1. 数据操作（Pandas）¶

1.1. pandas 对象¶

引入 pandas 等包，DataFrame、Series 属于常用的，所以直接引入

[1]:

%matplotlib inline
import matplotlib.pyplot as plt
import numpy as np
import pandas as pd
from pandas import Series, DataFrame

DataFrame 对象：Pandas DataFrame 是一个表格型的数据结构，有行索引也有列索引

[2]:

from IPython.display import Image
Image(filename='../../image/DataFrame.png', width=400)

[2]:

Series 对象：类似于一维数组的对象，由一组同样 type 的数组和索引组成

[3]:

s1 = Series(range(0,4)) # -> 0, 1, 2, 3
s2 = Series(range(1,5)) # -> 1, 2, 3, 4
s3 = s1 + s2 # -> 1, 3, 5, 7
s4 = Series(['a','b'])*3 # -> 'aaa','bbb'

index 对象：即 Series 和 DataFrame 的索引

[4]:

# 获取索引
df = DataFrame(s1)
idx = s1.index
idx = df.columns # the column index
idx = df.index # the row index

[5]:

# 索引的一些特性
b = idx.is_monotonic_decreasing
b = idx.is_monotonic_increasing
b = idx.has_duplicates
i = idx.nlevels # multi-level indexe

[6]:

# 索引的一些方法
a = idx.values # get as numpy array
l = idx.tolist() # get as a python list
# idx = idx.astype(dtype) # change data type
# b = idx.equals(other) # check for equality 看看是否是相同的索引

[7]:

# union of two indexes 合并两个索引
# idx = idx.union(other)

idx1 = pd.Index([1, 2, 3, 4])
idx2 = pd.Index([3, 4, 5, 6])
idx1.union(idx2)

[7]:

Int64Index([1, 2, 3, 4, 5, 6], dtype='int64')

[8]:

i = idx.nunique() # number unique labels
label = idx.min() # minimum label
label = idx.max() # maximum label

创建 Series 和 DataFrame

http://pandas.pydata.org/pandas-docs/stable/dsintro.html

1.2. DataFrame 入门¶

[2]:

df = DataFrame(np.random.randn(10, 4), columns=['A', 'B', 'C', 'D'])

***

## 要做的事
把这篇 Pandas 教程里从“i = idx.nunique()”开始、到“columns=['A', 'B', 'C', 'D'])”为止（连这两处在内）的文字一字不差地抄下来。 后面的数据用不上。

## 数据集摘录
***

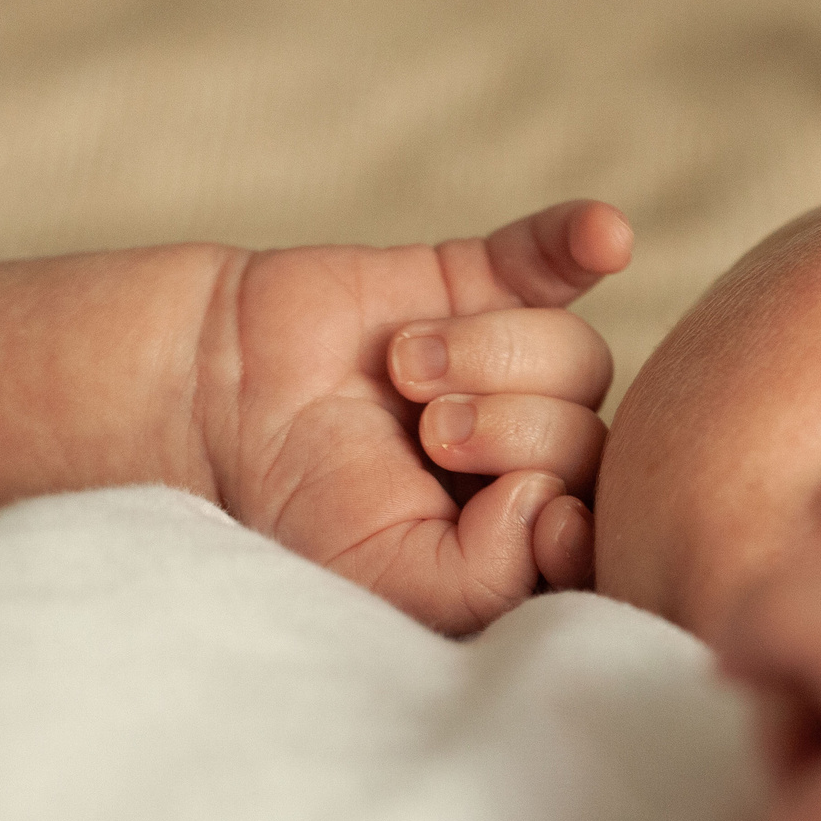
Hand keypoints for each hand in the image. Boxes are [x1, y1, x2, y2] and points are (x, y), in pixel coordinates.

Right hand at [195, 201, 627, 633]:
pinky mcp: (484, 283)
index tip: (546, 519)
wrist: (214, 404)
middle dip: (509, 435)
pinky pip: (557, 258)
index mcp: (523, 535)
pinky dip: (580, 241)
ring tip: (405, 369)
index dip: (584, 523)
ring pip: (577, 355)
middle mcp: (535, 452)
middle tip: (430, 436)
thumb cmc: (301, 508)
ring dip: (489, 358)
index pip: (606, 531)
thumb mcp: (396, 584)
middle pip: (592, 439)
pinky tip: (603, 236)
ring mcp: (516, 367)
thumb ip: (493, 579)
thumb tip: (558, 505)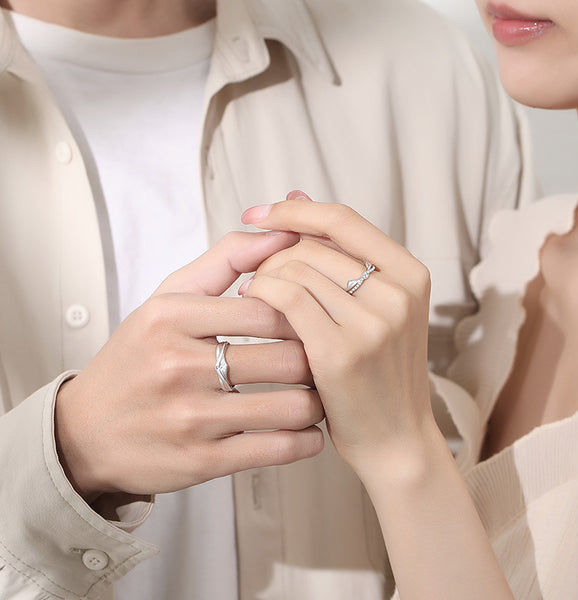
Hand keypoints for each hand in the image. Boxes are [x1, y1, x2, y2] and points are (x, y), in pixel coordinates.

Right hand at [55, 231, 323, 501]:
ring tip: (320, 393)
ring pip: (290, 407)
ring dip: (318, 402)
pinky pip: (275, 450)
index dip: (305, 314)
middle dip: (319, 358)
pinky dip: (305, 442)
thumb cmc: (138, 358)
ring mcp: (190, 417)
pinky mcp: (201, 461)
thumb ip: (226, 259)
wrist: (86, 431)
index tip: (315, 320)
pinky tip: (309, 431)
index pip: (268, 307)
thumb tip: (282, 232)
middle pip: (286, 357)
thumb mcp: (168, 298)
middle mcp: (179, 365)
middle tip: (328, 358)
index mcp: (172, 317)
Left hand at [240, 194, 433, 480]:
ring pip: (296, 269)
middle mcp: (398, 292)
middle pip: (312, 245)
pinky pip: (287, 297)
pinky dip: (262, 294)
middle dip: (272, 256)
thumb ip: (338, 252)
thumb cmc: (378, 371)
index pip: (342, 219)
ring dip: (264, 278)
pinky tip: (253, 305)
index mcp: (410, 274)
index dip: (294, 211)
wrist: (395, 439)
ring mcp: (373, 322)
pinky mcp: (342, 351)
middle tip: (258, 279)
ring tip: (256, 296)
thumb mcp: (374, 308)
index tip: (258, 215)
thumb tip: (296, 194)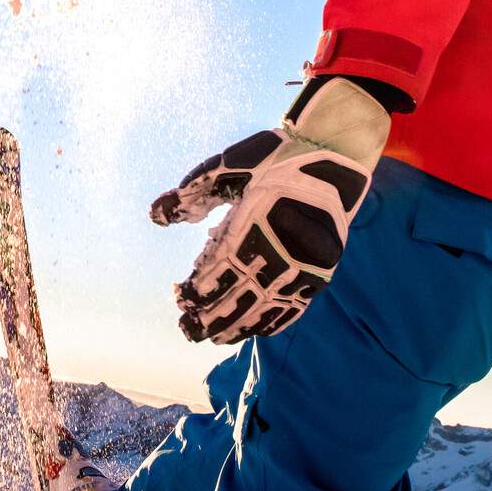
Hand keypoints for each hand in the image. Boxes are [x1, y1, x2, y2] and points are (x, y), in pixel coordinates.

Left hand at [151, 77, 390, 343]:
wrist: (335, 152)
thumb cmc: (276, 156)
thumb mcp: (230, 164)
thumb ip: (193, 191)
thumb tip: (155, 216)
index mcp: (256, 221)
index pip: (222, 268)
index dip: (199, 289)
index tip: (180, 299)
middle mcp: (283, 248)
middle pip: (242, 294)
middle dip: (212, 316)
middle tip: (189, 331)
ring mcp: (306, 264)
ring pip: (268, 306)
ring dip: (240, 325)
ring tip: (217, 338)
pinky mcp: (322, 270)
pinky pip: (296, 305)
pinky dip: (275, 320)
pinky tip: (257, 330)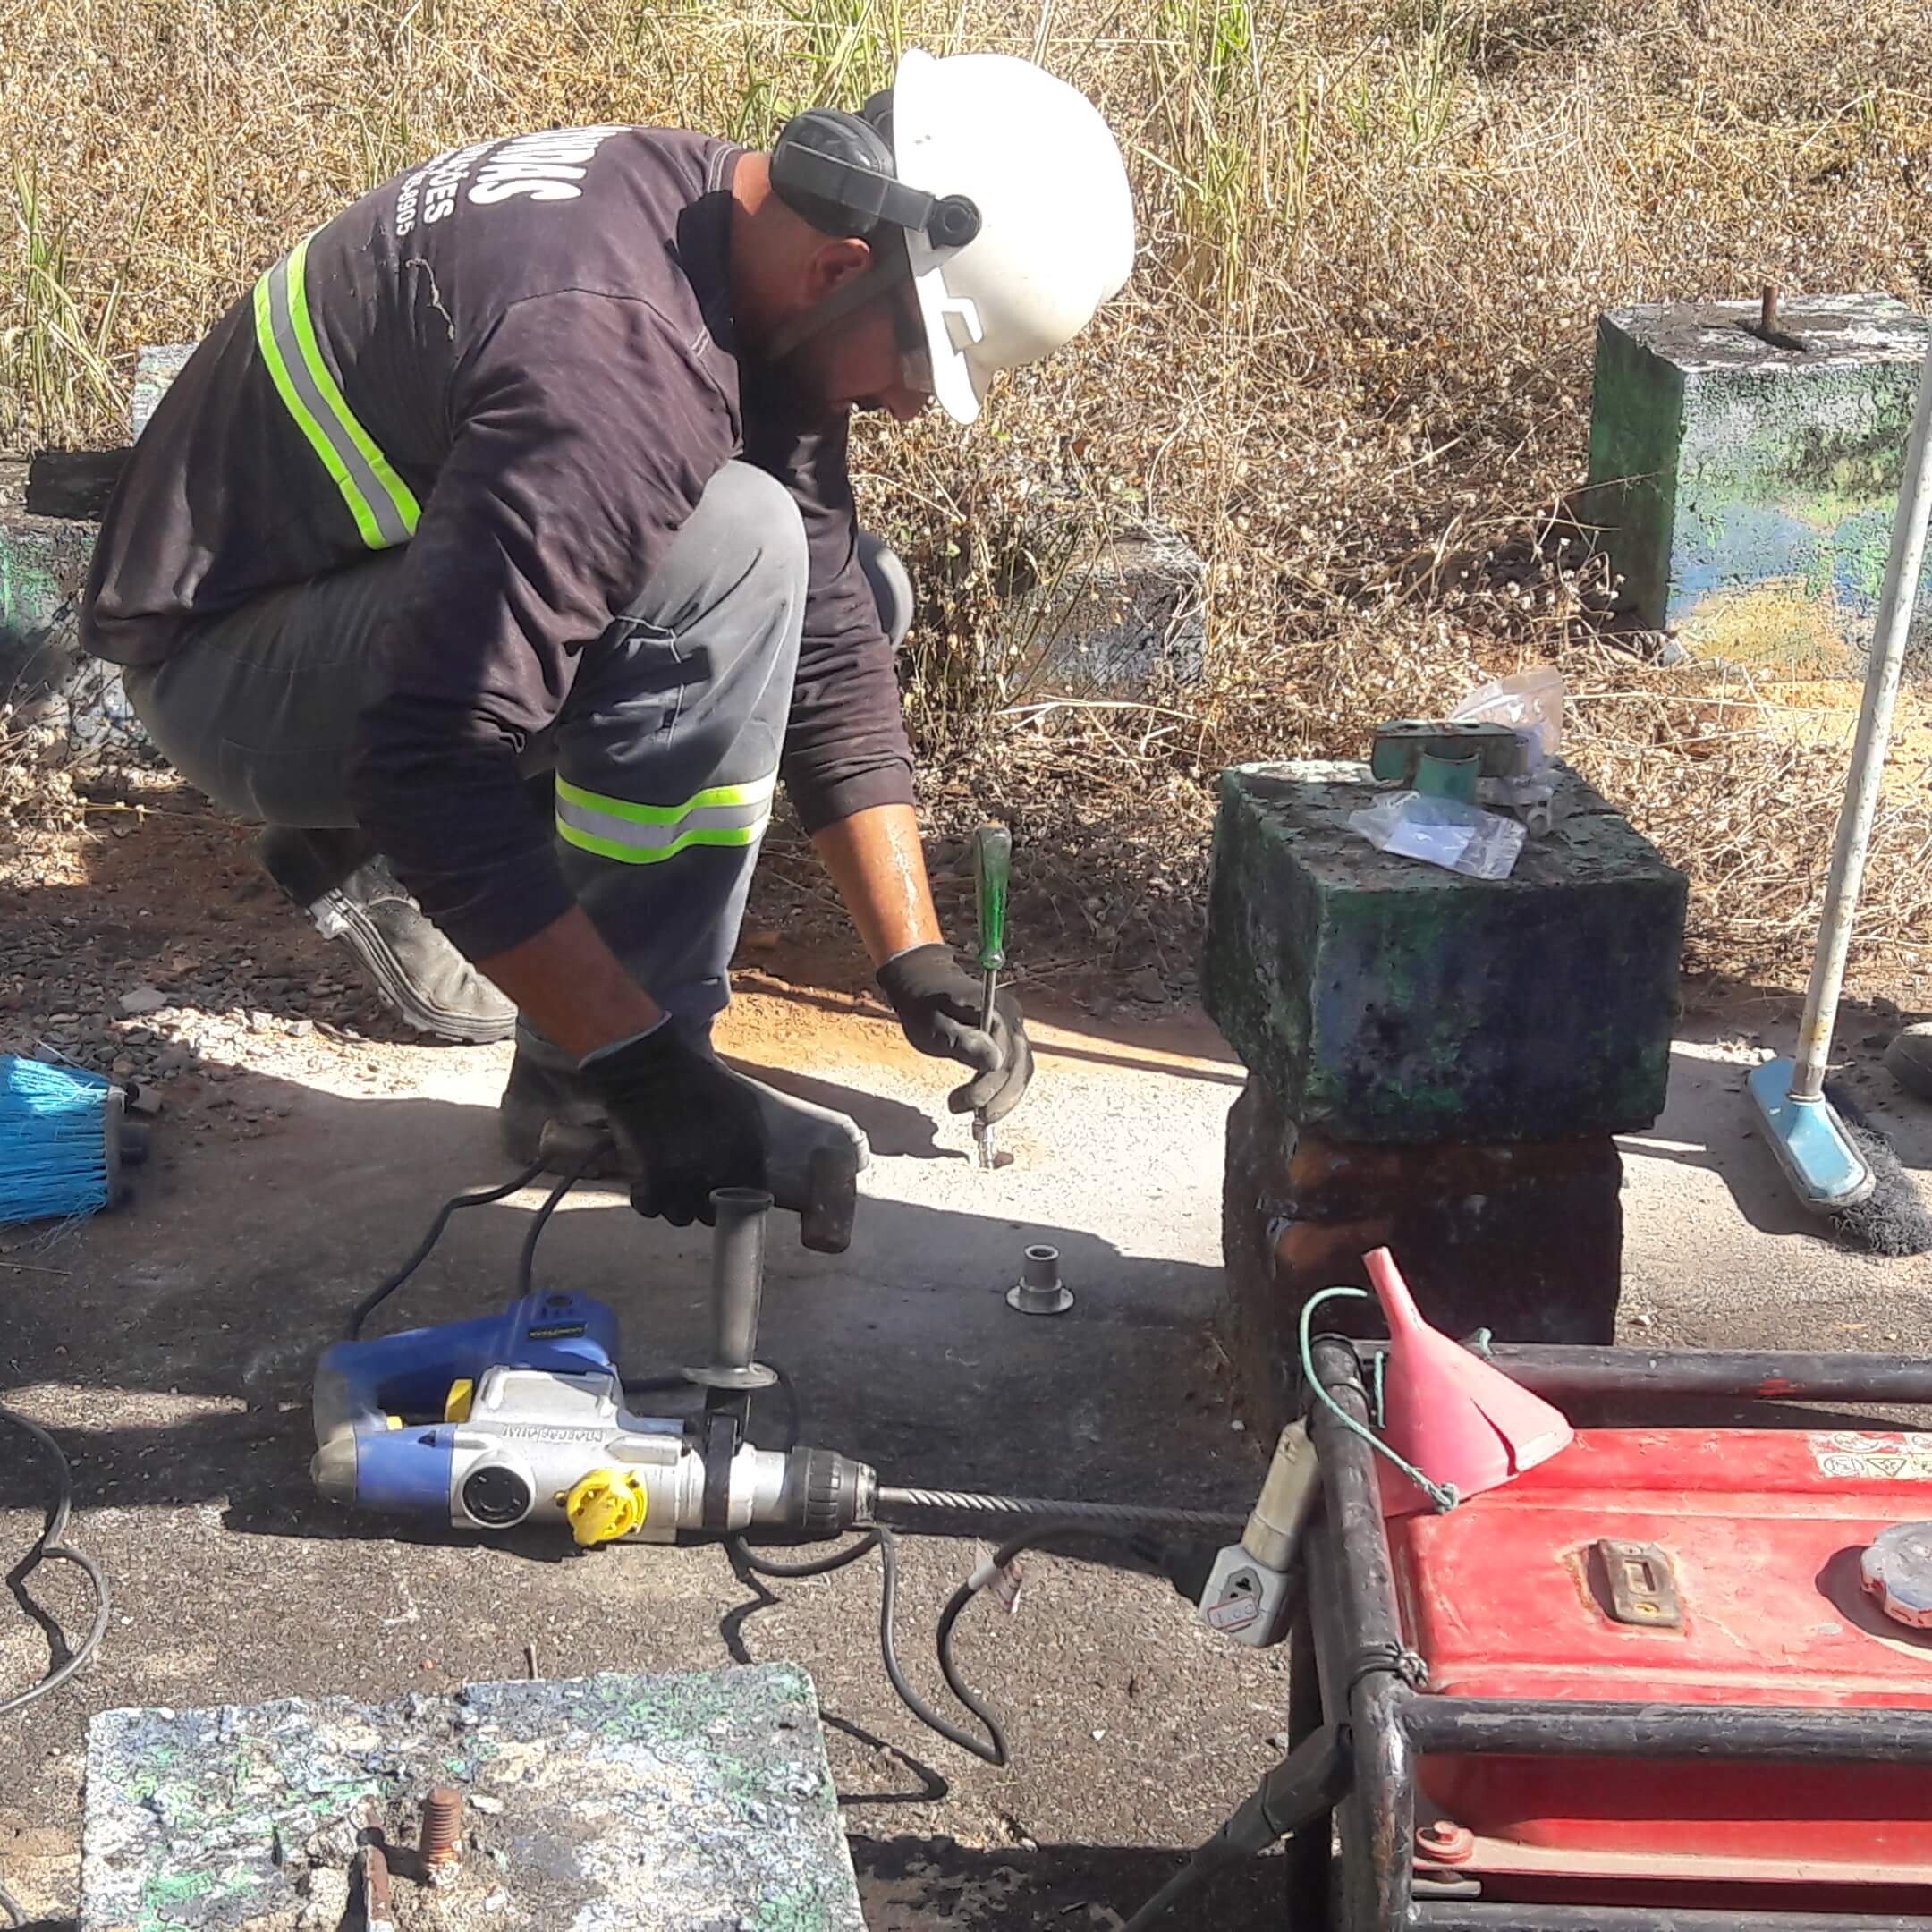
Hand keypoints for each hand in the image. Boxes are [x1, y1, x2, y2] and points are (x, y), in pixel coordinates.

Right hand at [578, 1027, 765, 1224]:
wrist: (653, 1064)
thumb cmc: (700, 1079)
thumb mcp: (744, 1104)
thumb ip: (754, 1142)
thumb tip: (754, 1174)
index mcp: (745, 1155)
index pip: (751, 1198)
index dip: (739, 1197)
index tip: (729, 1191)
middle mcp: (716, 1174)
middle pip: (714, 1214)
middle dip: (707, 1204)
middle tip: (697, 1186)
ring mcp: (680, 1181)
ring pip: (681, 1217)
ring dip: (677, 1205)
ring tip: (672, 1185)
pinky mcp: (646, 1181)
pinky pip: (650, 1209)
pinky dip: (650, 1200)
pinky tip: (650, 1182)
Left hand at [876, 943, 1033, 1123]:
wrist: (925, 984)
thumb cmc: (924, 1004)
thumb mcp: (933, 1024)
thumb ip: (962, 1041)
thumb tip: (994, 1061)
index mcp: (996, 1010)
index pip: (1004, 1056)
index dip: (987, 1086)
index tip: (959, 1103)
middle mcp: (1013, 1019)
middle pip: (1020, 1066)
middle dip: (1000, 1099)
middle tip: (976, 1121)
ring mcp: (1014, 1029)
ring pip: (1023, 1071)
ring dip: (1006, 1100)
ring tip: (981, 1122)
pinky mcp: (1010, 1041)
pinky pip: (1017, 1070)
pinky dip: (1006, 1093)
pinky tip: (988, 1108)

***

## 本题回答
i = idx.nunique() # number unique labels
label = idx.min() # minimum label
label = idx.max() # maximum label

创建 Series 和 DataFrame

http://pandas.pydata.org/pandas-docs/stable/dsintro.html

1.2. DataFrame 入门¶

[2]:

df = DataFrame(np.random.randn(10, 4), columns=['A', 'B', 'C', 'D'])